剣と魔法の現実社会

剣と魔法しかない世界にやってきた。

まず朝食の準備だ。薬草を15種類混ぜて、呪文をとなえて30分。これが「火焔の魔法」。やっと火のついたかまどに素焼きの壷を置いて、こんどは「ほっかほっか朝いちばん!」と叫びながらぐるぐる走り回る。これが「クノールカップスープの秘法」。ぶりゅぶりゅと壷の中にわきあがる黒い液体・・・しまった、まちがえて「ドトール」をとなえてしまったようだ。まあいーや、と大剣ひきずり狩りに出かける。早速どでかい爬虫類を発見。頭に刺青された数値と自分の腕に彫り込まれた数値を比較、よし勝った。ドタマかち割ってモモ肉をずばり、さあて帰ってまたまた「火焔の魔法」。30分間待たされたあげく、かまどからは「洪水」が!シマッタまたまた間違えた!濡れた薪に火はつかず、表で焚き火。やっとこさ炙った肉、これが

マズうー!!

やっぱりレベルの高い魔物でないとまずい。大味で栄養もない。ぺっ、ぺっ。「ブラウンミクロン!」髭が剃れる。「サンスター!」しゃかしゃかがらがら、と「歯磨きの呪文」、これだけは何故か直ぐに決まる。スーツをまとって、さて会社だ。減りきった腹を抱えながら駅へ向かう途中、向こうから聖書を抱えたローブの男がやってくる。アブナイ、宗教の勧誘か?

「仲間にしてください」

やだよ。
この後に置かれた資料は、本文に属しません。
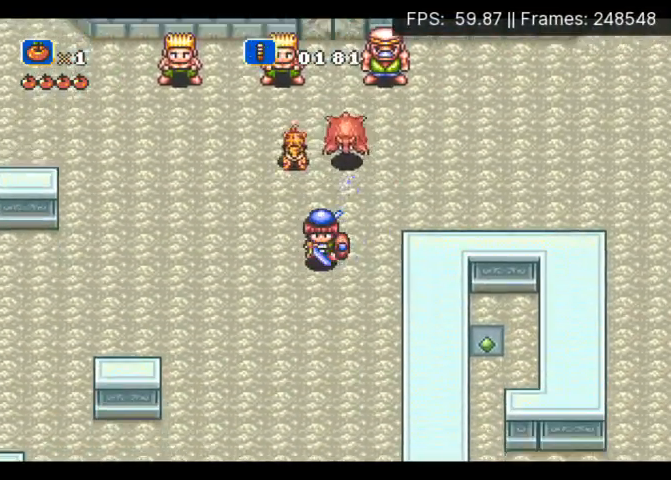
Gameplay with a controller (Xbox layout); each line is a JSON object with the inputs held at the frame after it. "events" lists button and stick changes between this image and that frame as [ms after this image, input, new state], when the widget could be followed in between. Not read: L3 R3 left_stick right_stick.
{"buttons": ["DPAD_DOWN"], "events": []}
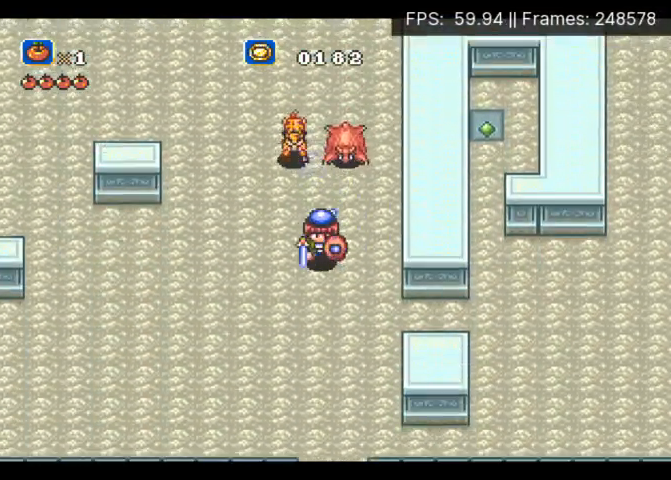
{"buttons": ["A", "DPAD_DOWN"], "events": [[233, "A", "down"]]}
ホームに登る途中、剣と剣がふれあって斬り合う連中を尻目に、「コンパクトの呪文」で小さくした大剣をポケットに。やがて来た「電車」に乗り込む。電車とはいうものの、「エジソンの呪文」によって動いている魔法の箱だ。さて今日は出張である。「出張届けの踊り」を踊って課長印を貰う。羽田にいくと巨大な(ジャンボ)竜がたくさん蠢いている。しっぽにカンタスと書いてある竜に乗り込む。

「ぐえーっ」

ビジネスクラスは腹側にぶら下がるから比較的楽。エコノミーは大変だ。なぜなら尻尾にぶら下がるから、揺れる揺れる。

「ひえー」

おちてく奴等がひっきりなし。そのうえ竜のやつぼたぼた糞をしやがるから、ひっかかるし臭いだろうなあ。ちなみに背中がファーストクラスだ。スチュワーデスの妖精がやってくる。小さくて何を言っているのかわからない。どうやらシートベルトをつけろと言っているらしい。困った。「シートベルトの呪文」を忘れた。隣の魔道師に聞くと「修行が足りん」と闘いを挑まれる。しまった、剣をポケットに入れたまま、スーツも預けてしまった。仕方なく奥の手を使う。両腕交互にひらひらしながら、腰を左右に振り振り振り振り、舌で鼻の頭を繰り返し舐めるこれが「魔力吸収」すなわち「ふしぎなおどり」!だがきかない。あ、黒目を左右に開かないといけないんだった。これが難しい。

どか!

「ボンバー」を受けて雲の中、まっさかさまにおちていく私は思った。

ファンタジーって矛盾だらけだ。